The Bible teaches believers to reach out to others and to promote reconciliation and restoration. But does that message apply to someone convicted of being involved in terrorism? A professor at King’s University College believes it does.
Arlette Zinck, an Associate Professor of English at King’s, has befriended and become a teacher for Omar Khadr, who was captured at age 15 in 2002 after a firefight with U.S. troops in Afghanistan.
In a 2010 plea bargain, Khadr pleaded guilty to the death of a U.S. soldier, spying, aiding terrorism and attempted murder. He was given an eight year sentence and sent to Canada in 2012 to serve out his time.
Zinck, 50, became involved with Khadr’s case following a visit by his lawyer, Dennis Edney, to a conference at the Christian Reformed Church-sponsored school in 2008.
There was “something about his presentation” that moved her and many students at the school, she says.
After the conference, Zinck decided to write Khadr. After he wrote back, they struck up a correspondence. She was impressed by his responses, finding him an intelligent and thoughtful person, despite only having a limited education.
Soon she was providing him with tutorials, sending him books to read and quizzing him on their contents. In 2010 Khadr’s U.S. military defense team asked her to turn the informal tutoring into a formal lesson plan. She was also invited to come down twice to Cuba provide in-person instruction.

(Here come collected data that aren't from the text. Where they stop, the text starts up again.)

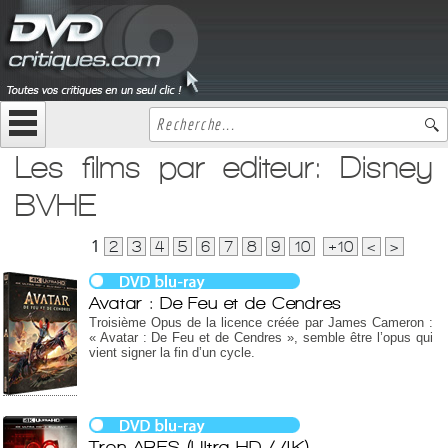
Les films par editeur: Disney
BVHE
1
2
3
4
5
6
7
8
9
10
+10
<
>
Avatar : De Feu et de Cendres
Troisième Opus de la licence créée par James Cameron :
« Avatar : De Feu et de Cendres », semble être l’opus qui
vient signer la fin d’un cycle.
Tron ARES (Ultra HD / 4K)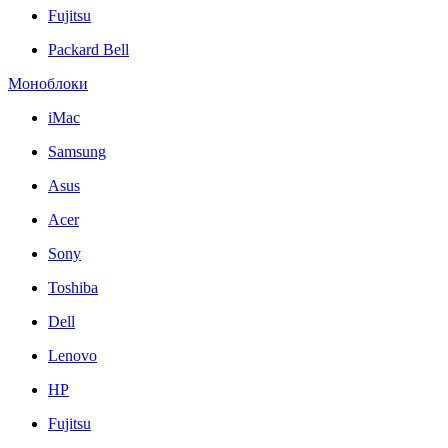
Fujitsu
Packard Bell
Моноблоки
iMac
Samsung
Asus
Acer
Sony
Toshiba
Dell
Lenovo
HP
Fujitsu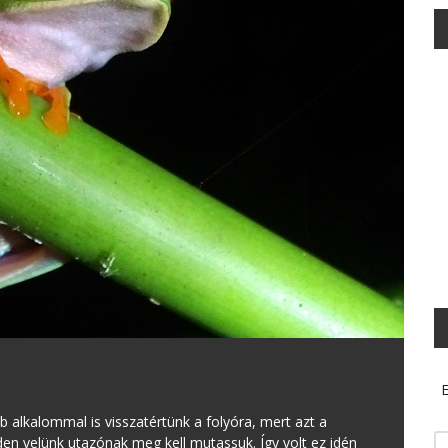
E
 alkalommal is visszatértünk a folyóra, mert azt a
den velünk utazónak meg kell mutassuk. Így volt ez idén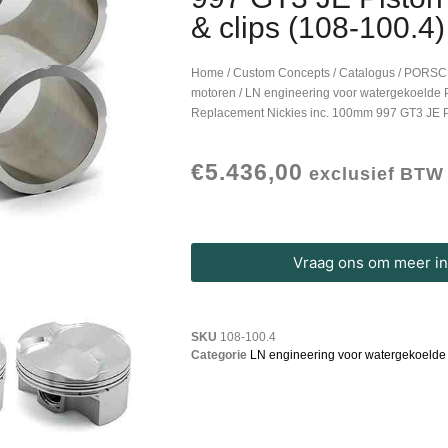
& clips (108-100.4)
Home
/
Custom Concepts
/
Catalogus
/
PORSC
motoren
/
LN engineering voor watergekoelde 
Replacement Nickies inc. 100mm 997 GT3 JE Pist
€
5.436,00
exclusief BTW
Vraag ons om meer inf
SKU
108-100.4
Categorie
LN engineering voor watergekoelde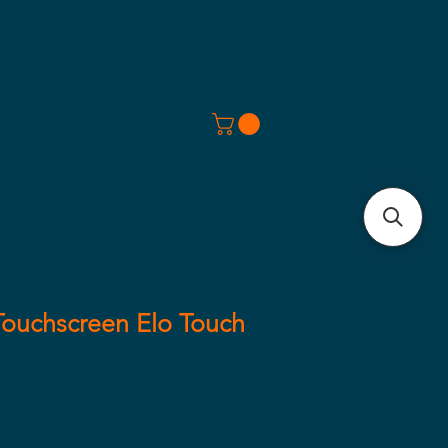
ouchscreen Elo Touch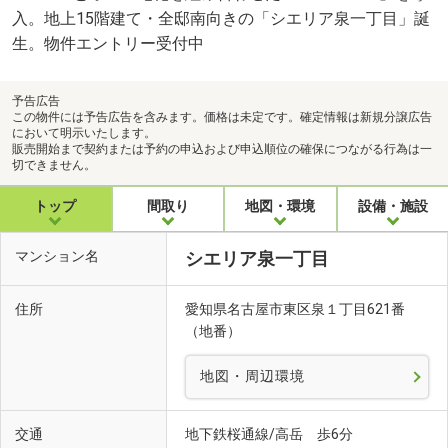
入。地上15階建て・全邸南向きの「シエリア泉一丁目」誕
生。物件エントリー受付中
予告広告
この物件には予告広告を含みます。価格は未定です。確定情報は新規分譲広告
において明示いたします。
販売開始まで契約または予約の申込および申込順位の確保につながる行為は一
切できません。
トップ
間取り
地図・環境
設備・施設
マンション名
シエリア泉一丁目
住所
愛知県名古屋市東区泉１丁目621番
（地番）
地図・周辺環境
交通
地下鉄桜通線/高岳 歩6分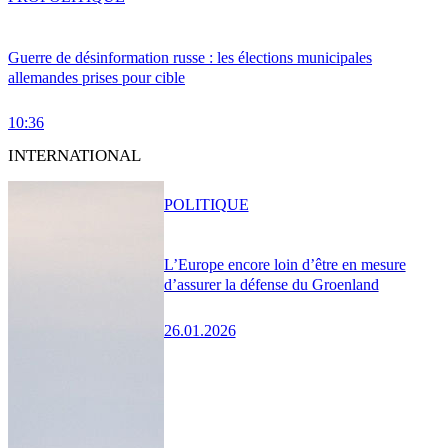
Guerre de désinformation russe : les élections municipales
allemandes prises pour cible
10:36
INTERNATIONAL
POLITIQUE
L’Europe encore loin d’être en mesure
d’assurer la défense du Groenland
26.01.2026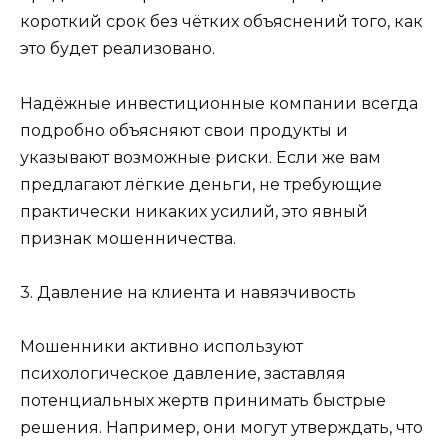
короткий срок без чётких объяснений того, как
это будет реализовано.
Надёжные инвестиционные компании всегда
подробно объясняют свои продукты и
указывают возможные риски. Если же вам
предлагают лёгкие деньги, не требующие
практически никаких усилий, это явный
признак мошенничества.
3. Давление на клиента и навязчивость
Мошенники активно используют
психологическое давление, заставляя
потенциальных жертв принимать быстрые
решения. Например, они могут утверждать, что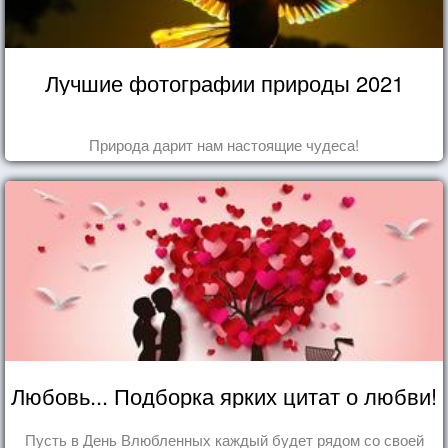
Лучшие фотографии природы 2021
Природа дарит нам настоящие чудеса!
Любовь... Подборка ярких цитат о любви!
Пусть в День Влюбленных каждый будет рядом со своей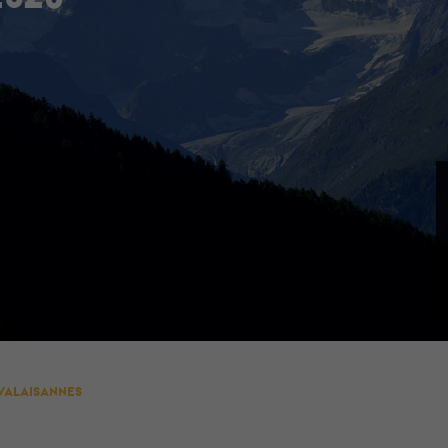
valaisannes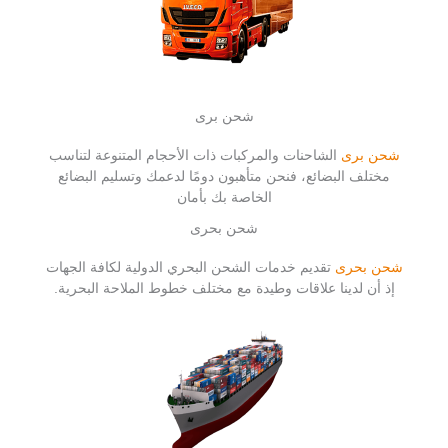
شحن برى
شحن برى
الشاحنات والمركبات ذات الأحجام المتنوعة لتناسب
مختلف البضائع، فنحن متأهبون دومًا لدعمك وتسليم البضائع
الخاصة بك بأمان
شحن بحرى
شحن بحرى
تقديم خدمات الشحن البحري الدولية لكافة الجهات
إذ أن لدينا علاقات وطيدة مع مختلف خطوط الملاحة البحرية.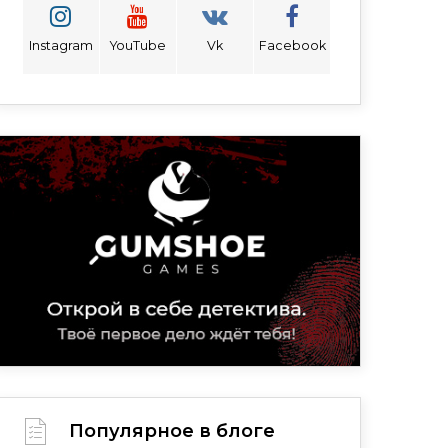
Instagram
YouTube
Vk
Facebook
Популярное в блоге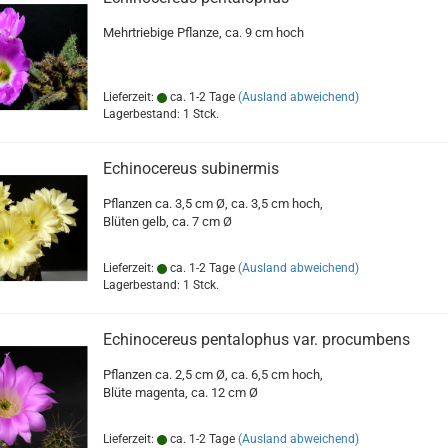
Mehrtriebige Pflanze, ca. 9 cm hoch
Lieferzeit:
ca. 1-2 Tage
(Ausland abweichend)
Lagerbestand: 1 Stck.
Echinocereus subinermis
Pflanzen ca. 3,5 cm Ø, ca. 3,5 cm hoch,
Blüten gelb, ca. 7 cm Ø
Lieferzeit:
ca. 1-2 Tage
(Ausland abweichend)
Lagerbestand: 1 Stck.
Echinocereus pentalophus var. procumbens
Pflanzen ca. 2,5 cm Ø, ca. 6,5 cm hoch,
Blüte magenta, ca. 12 cm Ø
Lieferzeit:
ca. 1-2 Tage
(Ausland abweichend)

Today, with Khadr in Edmonton, she works with other professors from the school who visit him regularly to offer lessons in subjects such as math, literature, history and geography.
For Khadr, it’s a chance to get the education he missed as a child, having been taken by his father to Al-Qaeda training camps in Pakistan when he was just 10 years-old.
For Zinck, it’s a way to put into practice what she considers to be the best kind of justice — restorative justice. “There is no other kind,” she says.
She laments that, in Khadr’s case, punishment seems to have replaced the idea of restoring someone to the community.
Canada, she says, “has a long and rich tradition of pioneering the best programs in restorative justice. We need to return to a day when we don’t seek vengeance but true justice, which is restorative justice . . . the goal is to renew, restore and reconcile those who have erred, even those who have erred horribly.”
This includes restoring Khadr, who she believes has suffered a grave injustice at the hands of the U.S. and Canada.
Witness Across a Divide
“The court in Guantanamo was not a legitimate American court,” she says. “No American could ever be tried in that court. What happened to Omar shouldn’t happen to anyone.”
At the same time, she is concerned for the widow of the soldier killed in the firefight that involved Khadr. “She also deserves meaningful support,” Zinck says.
As for what all this has meant to her personally, Zinck says it has “affected me very deeply.” This includes how she, a Christian, and Khadr, a Muslim, have developed a close friendship across a religious divide.
“When sincere people of faith get together, we can grow in appreciation for things we hold in common, and for the things that split us apart,” she says, adding that Khadr has “a vibrant and life-giving faith.”
She has also discovered “what it means to live purposefully, and in a way that doesn’t let me write people off,” Zinck, who was raised Roman Catholic, says.
As for his future educational pursuits, in 2010 Khadr said he would “be honoured” to attend King’s, and that he hoped someday to go into medicine.
In an e-mail to CBC News in 2012, King's Vice President of Institutional Advancement Dan Van Keeken said that if Khadr decided to apply to King's, “we would treat him as any other applicant.”
CBC added that many students at King’s said they would supportive the idea of Khadr applying to their school.
If that happens, Zinck will be pleased. Khadr, she says, is “a remarkably healthy, whole and outward-focused young man who wants to get on with his life. He’s a hard worker, and he has great academic potential.”
As for the lessons she is teaching him right now, “I enjoy it as much as teaching any student,” she adds. “But there is extra satisfaction in being a witness to the power of the human spirit, how he manages to focus on all that is good.”